Bone broth is essentially homemade stock, and it helps restore a healthy mucosal lining in the gut. It’s jam-packed with gelatine and collagen and is also high in proline (a super-important amino acid). You can drink it before your meals to warm your digestive system, use it as stock or even sauté your veggies in it. Cultured or fermented vegetables are the ultimate superfood, and contain much higher levels of good bacteria than any probiotic supplements you buy, plus they are so much cheaper. Here’s a link for making your own, otherwise there is an amazing New Zealand brand called Be Nourished who make them. Meditation decreases stress and stress causes leaky gut, so it makes sense to try and live as angst-free as possible. Do yourself a favour and start meditating.
She also believes the healthy food movement is getting a bit too carried away with this idea of ‘healthy’ desserts, “I’m talking about the over-consumption of dates, unactivated nuts, way too much raw cacao, honey, coconut sugar, rice malt syrup, maple syrup and other sugars. These desserts can tear our guts apart and should be eaten in moderation. We simply don’t have the digestive power to cope with the anti-nutrients in things like unactivated almond meal.” With that in mind Melissa was determined to create a chocolate brownie recipe that was tasty as hell, actually good for you, and healing for your gut all at the same time. I’ve made it myself and trust me it is so more-ish.

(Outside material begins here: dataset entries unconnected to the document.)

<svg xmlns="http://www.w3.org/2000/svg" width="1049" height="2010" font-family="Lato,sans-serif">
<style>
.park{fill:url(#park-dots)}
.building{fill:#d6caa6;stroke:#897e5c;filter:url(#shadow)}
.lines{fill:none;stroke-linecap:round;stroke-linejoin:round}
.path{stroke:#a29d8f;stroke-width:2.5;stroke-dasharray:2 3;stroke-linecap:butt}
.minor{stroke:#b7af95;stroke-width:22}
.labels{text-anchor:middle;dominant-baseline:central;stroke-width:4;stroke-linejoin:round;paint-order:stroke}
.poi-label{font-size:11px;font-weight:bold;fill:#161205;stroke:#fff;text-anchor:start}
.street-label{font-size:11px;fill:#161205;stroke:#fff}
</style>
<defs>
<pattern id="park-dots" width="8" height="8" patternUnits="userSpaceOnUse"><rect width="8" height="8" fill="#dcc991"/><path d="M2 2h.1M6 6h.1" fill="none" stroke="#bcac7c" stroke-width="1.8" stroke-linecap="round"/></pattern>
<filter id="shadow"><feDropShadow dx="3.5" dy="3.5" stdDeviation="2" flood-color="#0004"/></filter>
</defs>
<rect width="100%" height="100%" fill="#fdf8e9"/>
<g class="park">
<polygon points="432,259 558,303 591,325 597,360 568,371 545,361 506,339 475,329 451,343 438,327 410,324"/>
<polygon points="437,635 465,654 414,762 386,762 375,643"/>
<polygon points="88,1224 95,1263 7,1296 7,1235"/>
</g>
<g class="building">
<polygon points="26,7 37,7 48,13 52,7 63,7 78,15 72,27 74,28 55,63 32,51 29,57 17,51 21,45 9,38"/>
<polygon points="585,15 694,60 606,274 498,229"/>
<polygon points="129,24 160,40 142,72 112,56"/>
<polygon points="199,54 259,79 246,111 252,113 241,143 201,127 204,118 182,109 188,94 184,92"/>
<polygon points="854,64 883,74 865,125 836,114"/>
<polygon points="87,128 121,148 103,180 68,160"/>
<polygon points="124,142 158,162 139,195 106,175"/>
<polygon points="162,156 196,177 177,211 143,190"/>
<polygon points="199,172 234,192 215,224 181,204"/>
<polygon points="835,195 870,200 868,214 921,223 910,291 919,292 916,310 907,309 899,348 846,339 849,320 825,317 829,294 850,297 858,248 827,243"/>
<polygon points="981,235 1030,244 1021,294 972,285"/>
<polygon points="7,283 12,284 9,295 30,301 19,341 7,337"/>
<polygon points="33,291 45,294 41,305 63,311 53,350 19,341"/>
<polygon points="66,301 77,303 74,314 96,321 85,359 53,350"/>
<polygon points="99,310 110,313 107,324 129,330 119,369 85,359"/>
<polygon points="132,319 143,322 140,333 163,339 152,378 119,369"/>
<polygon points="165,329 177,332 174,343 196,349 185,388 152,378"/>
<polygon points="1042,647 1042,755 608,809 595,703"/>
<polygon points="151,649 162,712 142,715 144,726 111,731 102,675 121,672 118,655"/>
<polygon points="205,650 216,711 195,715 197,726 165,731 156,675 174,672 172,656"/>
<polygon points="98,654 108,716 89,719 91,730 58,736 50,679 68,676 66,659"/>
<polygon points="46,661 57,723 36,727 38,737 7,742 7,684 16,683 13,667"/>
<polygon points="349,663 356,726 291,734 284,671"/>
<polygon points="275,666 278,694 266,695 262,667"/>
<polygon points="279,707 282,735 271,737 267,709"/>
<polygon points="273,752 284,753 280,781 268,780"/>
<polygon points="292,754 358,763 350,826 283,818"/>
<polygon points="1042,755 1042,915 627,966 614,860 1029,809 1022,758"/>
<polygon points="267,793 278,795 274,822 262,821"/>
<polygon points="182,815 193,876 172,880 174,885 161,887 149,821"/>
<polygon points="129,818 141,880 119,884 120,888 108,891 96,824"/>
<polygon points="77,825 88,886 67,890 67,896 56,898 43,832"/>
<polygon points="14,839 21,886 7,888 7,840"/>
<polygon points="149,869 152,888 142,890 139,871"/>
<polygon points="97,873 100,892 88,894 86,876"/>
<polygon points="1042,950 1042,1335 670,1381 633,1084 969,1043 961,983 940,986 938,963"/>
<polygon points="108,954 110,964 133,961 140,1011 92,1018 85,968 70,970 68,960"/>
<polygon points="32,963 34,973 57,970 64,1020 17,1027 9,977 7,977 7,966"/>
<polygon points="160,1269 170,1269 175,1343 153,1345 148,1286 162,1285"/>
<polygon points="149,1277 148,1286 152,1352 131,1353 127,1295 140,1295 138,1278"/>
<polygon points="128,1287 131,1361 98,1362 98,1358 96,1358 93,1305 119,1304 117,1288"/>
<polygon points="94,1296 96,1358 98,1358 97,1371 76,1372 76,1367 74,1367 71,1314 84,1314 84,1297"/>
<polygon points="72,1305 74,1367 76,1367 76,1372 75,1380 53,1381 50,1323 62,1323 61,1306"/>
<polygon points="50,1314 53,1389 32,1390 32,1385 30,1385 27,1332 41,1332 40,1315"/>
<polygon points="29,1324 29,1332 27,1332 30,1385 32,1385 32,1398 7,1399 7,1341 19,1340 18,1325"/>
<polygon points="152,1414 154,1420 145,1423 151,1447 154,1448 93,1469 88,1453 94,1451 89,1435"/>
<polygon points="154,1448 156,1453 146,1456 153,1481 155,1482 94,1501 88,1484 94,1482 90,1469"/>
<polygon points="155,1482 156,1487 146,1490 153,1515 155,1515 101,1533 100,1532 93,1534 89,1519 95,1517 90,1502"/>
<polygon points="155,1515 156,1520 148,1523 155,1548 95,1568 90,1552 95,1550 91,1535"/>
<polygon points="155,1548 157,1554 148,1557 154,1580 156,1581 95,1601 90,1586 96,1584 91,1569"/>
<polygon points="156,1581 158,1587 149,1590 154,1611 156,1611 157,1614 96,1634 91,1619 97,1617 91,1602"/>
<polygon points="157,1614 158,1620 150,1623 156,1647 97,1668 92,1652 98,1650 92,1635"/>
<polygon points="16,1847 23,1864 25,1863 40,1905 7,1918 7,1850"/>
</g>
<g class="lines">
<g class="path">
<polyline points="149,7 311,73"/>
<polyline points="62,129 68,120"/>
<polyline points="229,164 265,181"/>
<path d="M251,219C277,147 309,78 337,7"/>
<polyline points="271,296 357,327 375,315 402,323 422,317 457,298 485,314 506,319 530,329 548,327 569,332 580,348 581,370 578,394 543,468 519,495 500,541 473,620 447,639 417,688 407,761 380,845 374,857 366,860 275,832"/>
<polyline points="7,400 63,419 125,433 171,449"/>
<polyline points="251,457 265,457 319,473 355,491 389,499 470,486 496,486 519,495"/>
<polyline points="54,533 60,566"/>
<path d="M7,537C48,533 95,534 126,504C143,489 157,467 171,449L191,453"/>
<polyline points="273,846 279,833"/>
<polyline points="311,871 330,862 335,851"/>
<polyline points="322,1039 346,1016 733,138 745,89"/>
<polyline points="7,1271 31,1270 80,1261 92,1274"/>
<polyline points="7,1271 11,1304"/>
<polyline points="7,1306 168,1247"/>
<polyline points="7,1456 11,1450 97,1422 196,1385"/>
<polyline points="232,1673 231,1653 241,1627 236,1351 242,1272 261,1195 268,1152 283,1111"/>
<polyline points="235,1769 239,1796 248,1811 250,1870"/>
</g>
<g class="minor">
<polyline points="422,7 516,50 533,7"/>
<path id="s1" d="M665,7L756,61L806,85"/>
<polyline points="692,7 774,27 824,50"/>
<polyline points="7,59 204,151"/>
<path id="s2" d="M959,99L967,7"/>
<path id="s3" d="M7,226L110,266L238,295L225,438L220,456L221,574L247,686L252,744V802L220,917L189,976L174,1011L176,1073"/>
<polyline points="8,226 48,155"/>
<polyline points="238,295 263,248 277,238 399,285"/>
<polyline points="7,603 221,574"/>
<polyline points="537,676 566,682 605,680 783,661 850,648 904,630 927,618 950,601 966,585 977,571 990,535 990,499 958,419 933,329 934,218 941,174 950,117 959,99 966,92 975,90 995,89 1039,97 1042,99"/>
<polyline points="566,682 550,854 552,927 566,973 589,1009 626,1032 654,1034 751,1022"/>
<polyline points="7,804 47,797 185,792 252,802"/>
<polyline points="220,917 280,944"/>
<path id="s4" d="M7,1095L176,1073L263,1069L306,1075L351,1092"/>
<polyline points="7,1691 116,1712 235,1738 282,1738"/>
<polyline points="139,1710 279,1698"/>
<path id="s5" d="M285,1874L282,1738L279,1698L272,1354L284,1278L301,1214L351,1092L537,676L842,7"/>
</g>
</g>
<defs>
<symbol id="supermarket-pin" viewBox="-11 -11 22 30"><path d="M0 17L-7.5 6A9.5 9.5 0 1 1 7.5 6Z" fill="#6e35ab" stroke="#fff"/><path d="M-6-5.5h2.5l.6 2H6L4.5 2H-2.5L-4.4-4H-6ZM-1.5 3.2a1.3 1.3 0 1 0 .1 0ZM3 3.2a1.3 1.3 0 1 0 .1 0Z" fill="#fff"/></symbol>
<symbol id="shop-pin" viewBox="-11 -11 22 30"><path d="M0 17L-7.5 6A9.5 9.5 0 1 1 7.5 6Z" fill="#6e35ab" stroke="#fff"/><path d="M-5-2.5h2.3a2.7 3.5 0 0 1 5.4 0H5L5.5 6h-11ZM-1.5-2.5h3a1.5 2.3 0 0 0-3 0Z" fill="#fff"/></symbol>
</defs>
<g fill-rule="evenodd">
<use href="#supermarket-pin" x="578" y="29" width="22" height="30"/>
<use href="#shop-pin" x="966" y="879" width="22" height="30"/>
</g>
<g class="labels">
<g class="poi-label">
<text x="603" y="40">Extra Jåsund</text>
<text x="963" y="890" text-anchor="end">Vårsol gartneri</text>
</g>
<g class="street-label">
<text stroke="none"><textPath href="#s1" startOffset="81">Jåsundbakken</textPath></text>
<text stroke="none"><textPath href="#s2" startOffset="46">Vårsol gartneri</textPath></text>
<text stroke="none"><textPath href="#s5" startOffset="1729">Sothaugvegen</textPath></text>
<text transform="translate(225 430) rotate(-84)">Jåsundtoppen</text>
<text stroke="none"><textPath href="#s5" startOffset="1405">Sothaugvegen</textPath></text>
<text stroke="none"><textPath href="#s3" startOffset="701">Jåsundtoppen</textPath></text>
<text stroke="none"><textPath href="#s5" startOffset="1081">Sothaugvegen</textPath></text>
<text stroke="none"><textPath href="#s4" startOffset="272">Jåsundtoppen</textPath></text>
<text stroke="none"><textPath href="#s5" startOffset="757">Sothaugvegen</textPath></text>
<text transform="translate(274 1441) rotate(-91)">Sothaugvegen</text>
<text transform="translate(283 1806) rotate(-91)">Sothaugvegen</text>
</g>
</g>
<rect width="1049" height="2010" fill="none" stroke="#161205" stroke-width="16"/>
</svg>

For the past three months I’ve been drinking and adoring bone broth, I found an incredible preservative-free powder from Nutra Organics that seems to make my skin glow and tastes like Cup-A-Soup, and I practice meditation. But I’ve decided that cultured vegetables just aren’t for me. My stomach refutes them.
And that’s the thing; while I’m not a health blogger, a wellness coach, a doctor or a guru, if I had to give you one piece of advice it would be to check in with your body and see how it’s going. How does it feel? And what makes it feel that way? You are the world’s greatest expert in your body. No one knows more about it than you and that’s just a fact.